A Firefox browser extension for Memory Cache that extends its functionality is also available. More information can be found in the main Memory Cache repository.
If you want to build memory-cache-hub
from source, you can follow the instructions in the sections below.
Memory Cache consists of three separate components:
Release builds of Memory Cache Hub include the (pre-built) browser client assets so that the entire application can be run as a standalone executable. While developing Memory Cache Hub, you build and run the browser client separately (or not at all).
Memory Cache Hub is built with Python 3.11
. Other versions of Python 3
may work, but they are not officially supported.
During development, Memory Cache Hub runs as a regular Python application. Release builds package the application and its dependencies into a standalone executable using PyInstaller
. More information about packaging and building Memory Cache Hub for release can be found in a later section.
To set up your development environment, navigate to the root of the repository and run the following commands:
# Create a virtual environment
python3.11 -m venv venv
# Activate the virtual environment
source venv/bin/activate
# Install the dependencies
pip install -r requirements.txt
Then, run the application:
python -m memory_cache_hub.server.main
If you specify a --client-path
on the command line, Memory Cache Hub will serve the static client assets from its root path, and you can navigate to http://localhost:4444 in your browser to access the GUI.
Memory Cache Hub also has a SwaggerUI interface that you can access at http://localhost:4444/docs.

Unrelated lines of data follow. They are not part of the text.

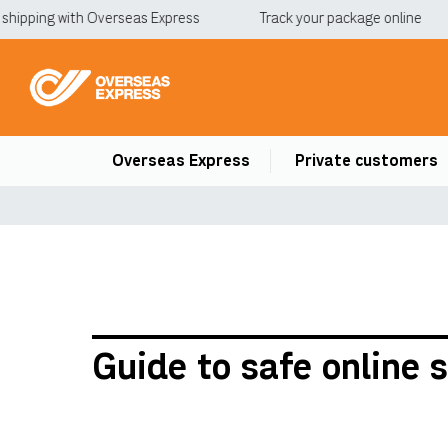
ipping with Overseas Express
Track your package online
Overseas Express
Private customers
Guide to safe online 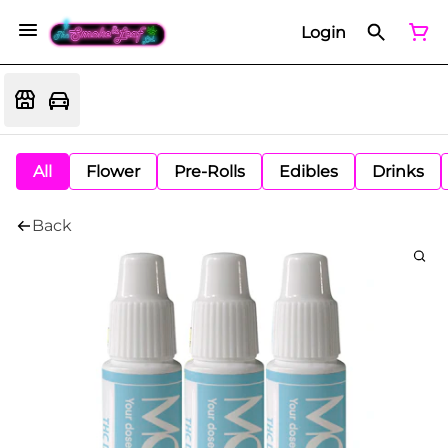
Login
All
Flower
Pre-Rolls
Edibles
Drinks
Back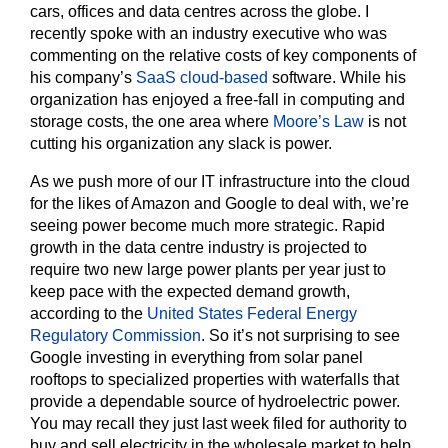
cars, offices and data centres across the globe. I
recently spoke with an industry executive who was
commenting on the relative costs of key components of
his company’s
SaaS cloud-based
software. While his
organization has enjoyed a free-fall in computing and
storage costs, the one area where
Moore’s Law
is not
cutting his organization any slack is power.
As we push more of our IT infrastructure into the cloud
for the likes of Amazon and Google to deal with, we’re
seeing power become much more strategic. Rapid
growth in the data centre industry is projected to
require two new large power plants per year just to
keep pace with the expected demand growth,
according to the
United States Federal Energy
Regulatory Commission
. So it’s not surprising to see
Google investing in everything from solar panel
rooftops to specialized properties with waterfalls that
provide a dependable source of hydroelectric power.
You may recall they just last week filed for authority to
buy and sell electricity in the wholesale market to help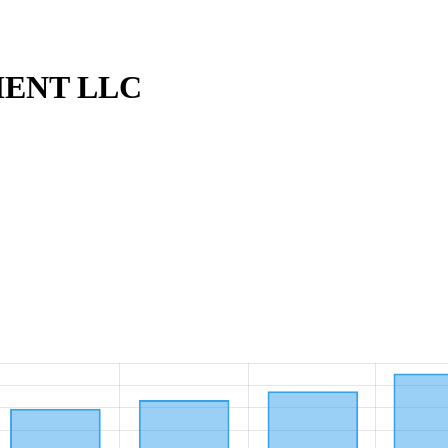
ENT LLC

Memory Cache Hub accepts several command-line arguments to customize its behavior. You can see a list of available arguments by running:
python -m memory_cache_hub.server.main --help
Memory Cache Hub is packaged into a standalone executable using PyInstaller
. The build process has not been automated, which means that building a release requires running scripts manually.
PyInstaller
does not support cross-compilation, so you must build the application on the platform for which you are building the release.
To build a release, follow the instructions above to set up your development environment. Then install the additional requirements for building the release:
pip install -r requirements.build.txt
Then run the appropriate build script:
python -m memory_cache_hub.build.build_memory_cache_hub
The build script will output a standalone executable in the dist
directory.
Pass --help
as an argument to see additional arguments for the build script, such as where the browser client assets will be loaded from.

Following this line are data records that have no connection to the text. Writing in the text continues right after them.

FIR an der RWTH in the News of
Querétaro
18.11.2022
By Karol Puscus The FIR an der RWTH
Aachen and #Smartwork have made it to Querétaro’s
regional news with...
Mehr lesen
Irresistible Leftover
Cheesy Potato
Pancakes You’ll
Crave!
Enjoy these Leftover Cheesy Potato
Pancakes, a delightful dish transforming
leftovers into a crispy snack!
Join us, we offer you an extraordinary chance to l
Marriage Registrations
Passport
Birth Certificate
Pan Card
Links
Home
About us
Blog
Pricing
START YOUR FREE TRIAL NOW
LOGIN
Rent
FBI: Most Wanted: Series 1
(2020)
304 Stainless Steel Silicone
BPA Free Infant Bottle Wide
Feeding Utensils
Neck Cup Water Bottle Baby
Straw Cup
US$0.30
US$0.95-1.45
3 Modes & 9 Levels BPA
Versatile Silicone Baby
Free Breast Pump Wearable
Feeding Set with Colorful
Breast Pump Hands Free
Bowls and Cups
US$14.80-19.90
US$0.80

To run the tests, set up your development environment following the instructions above. Then run the following command from the root of the repository:
python -m unittest discover -s tests
To run a particular test, you can specify a module name or file:
# Test a module
python -m unittest tests.llamafile.test_llamafile_manager
# Test a file
python -m unittest tests/llamafile/test_llamafile_manager.py
By default, long-running tests (such as those that test file downloads) are skipped. To run these tests, set the RUN_LONG_TESTS
environment variable to 1
:
RUN_LONG_TESTS=1 python -m unittest discover -s tests
You may encounter an error similar to the following when running the release build:
[76074] Error loading Python lib '/home/john/downloads/memory_cache_hub/_internal/libpython3.11.so.1.0': dlopen: /lib/x86_64-linux-gnu/libm.so.6: version `GLIBC_2.38' not found (required by /home/john/downloads/memory_cache_hub/_internal/libpython3.11.so.1.0)

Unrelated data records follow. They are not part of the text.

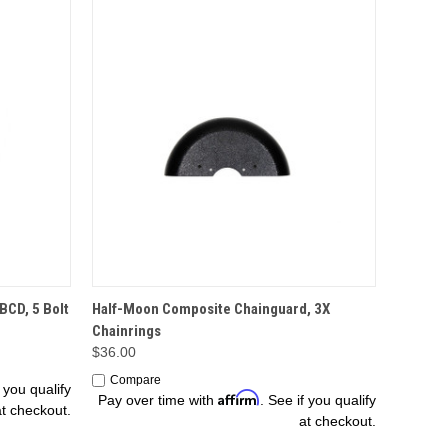
OPTIONS
BCD, 5 Bolt
Half-Moon Composite Chainguard, 3X
Chainrings
$36.00
Compare
f you qualify
Affirm
Pay over time with
. See if you qualify
at checkout.
at checkout.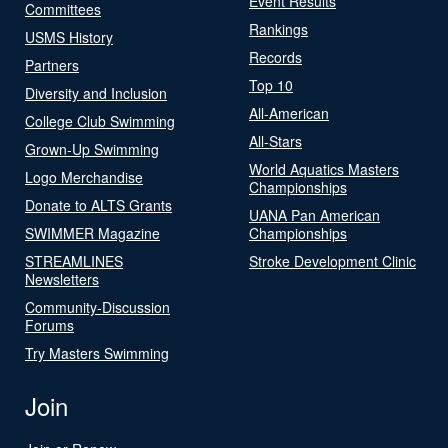
Event Results
Committees
Rankings
USMS History
Records
Partners
Top 10
Diversity and Inclusion
All-American
College Club Swimming
All-Stars
Grown-Up Swimming
World Aquatics Masters
Logo Merchandise
Championships
Donate to ALTS Grants
UANA Pan American
SWIMMER Magazine
Championships
STREAMLINES
Stroke Development Clinic
Newsletters
Community-Discussion
Forums
Try Masters Swimming
Join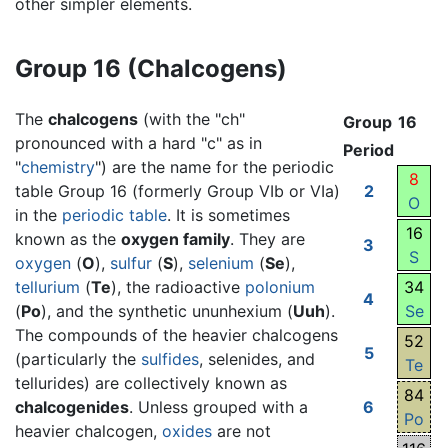
other simpler elements.
Group 16 (Chalcogens)
The
chalcogens
(with the "ch"
Group
16
pronounced with a hard "c" as in
Period
"
chemistry
") are the name for the periodic
8
table Group 16 (formerly Group VIb or VIa)
2
O
in the
periodic table
. It is sometimes
16
known as the
oxygen family
. They are
3
S
oxygen
(
O
),
sulfur
(
S
),
selenium
(
Se
),
tellurium
(
Te
), the radioactive
polonium
34
4
(
Po
), and the synthetic ununhexium (
Uuh
).
Se
The compounds of the heavier chalcogens
52
5
(particularly the
sulfides
, selenides, and
Te
tellurides) are collectively known as
84
chalcogenides
. Unless grouped with a
6
Po
heavier chalcogen,
oxides
are not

This error occurs when the build was made on a system with a newer version of glibc
than the one on your system. Let us know if this happens to you because it means we need to build releases on an older system.
When you select an LLM from the models tab, Memory Cache should automatically download and run a llamafile
(in server mode). If the llamafile
server fails to start:
- Check the server logs by running
Memory Cache Hub
from the command line. - Try to download and run a
llamafile
following the instructions in thellamafile README
. If you are still having trouble, check the "Gotchas" section ofllamafile README
for platform-specific troubleshooting tips.